Wireshark is one such widely used protocol analyzer, and contains plugins for decoding many telephony protocols, including:
- INAP
- Camel
- MAP
- Diameter.
Wireshark contains many useful features, which are outside of the scope of this document. In general, it will work quite well out of the box, automatically recognizing and decoding protocols without need for special configuration. For more information, see the Wireshark website www.wireshark.org.
Process failure
You can check whether a process is restarting using the SMS Alarms subsystem.

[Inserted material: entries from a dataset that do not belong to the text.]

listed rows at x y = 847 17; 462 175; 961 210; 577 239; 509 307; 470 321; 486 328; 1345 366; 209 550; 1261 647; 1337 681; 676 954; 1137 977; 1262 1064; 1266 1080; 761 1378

Processes raise alarms when they are stopped or started. The alarms include:
- Their name
- The time the alarm was logged
- Some other information about why the event may have occurred
Further information about the specific alarm can be found in the application's alarms guide.
Alarms can be accessed from the:
- Syslog on the local machine and the SMS(s). For more information, see SMS Technical Guide.
- Alarms tab in the SMS Alarms Management screen. For more information, see SMS User's Guide.
Checking installed packages
To check the details of an installed package, use the
pkginfo command.
pkginfo -l
smsSms
Example output: This is an example of the output of the example command above.
PKGINST: smsSms NAME: Oracle smsSms CATEGORY: application
ARCH: sun4u VERSION: 3.1.0 VENDOR: Oracle PSTAMP:
smsNode20041020104925 INSTDATE: Oct 20 2004 13:15 EMAIL:
support@oracle.com STATUS: completely installed FILES: 348
installed pathnames 39 directories 89 executables 152448 blocks
used (approx)For more information about the pkginfo utility, see
the system documentation.
Checking access to Oracle database
A number of services and functions rely on access to the Oracle database. To check that the Oracle database is available to a service, check the following:
- Use sqlplus to check that you can log in to the Oracle database with the username
and password the service is using to connect.
Example command:
sqlplus smf/smf
- Where the tables required for a service are known, use SQL
queries to check that:
- The tables exist
- The tables have appropriate content
For more information about SQL queries, see the Oracle documentation.
Checking network connectivity
Network connectivity will affect any process which requires communication between two different network addresses.
Network connectivity should support SSH sessions between the two machines experiencing the problem.
If you can open an SSH session between the two machines, check the following before contacting Level 1 support with details:
- If the address of either of the machines specified in the Node Management screens is a hostname, check that the hostnames used in the SSH sessions are the hostnames specified in the Node Management screen.
If you cannot SSH, check the following before contacting Level 1 support with details:
- Check that the hostname is resolving correctly in the DNS.
- Check that the physical network connection is working correctly.
- Check that the inetd and sshd are running.
- Check that sshd is listening on the expected port.
- Check that the smf_oper and acs_oper accounts are not locked, and that the username and password combinations being used are correct.
Replication
Replication may be failing for the following reasons:
- SSH keys have not been correctly set up between origin and destination machines.
- The destination node has been incorrectly set up in the Node Management screens of the SMS Java screens.
- Oracle is not running correctly.
- A new replication.cfg file has not been created after a change.
- replication.cfg may not be successfully copying to the destination machine (an error should display when the Create Config File button on the Node Management screens is clicked).
- The partition on the destination machine where the data is being replicated to may be full.
- The updateLoader on the destination machine may be running incorrectly.
- The destination database may be substantially out of sync with the SMF. Run a resync.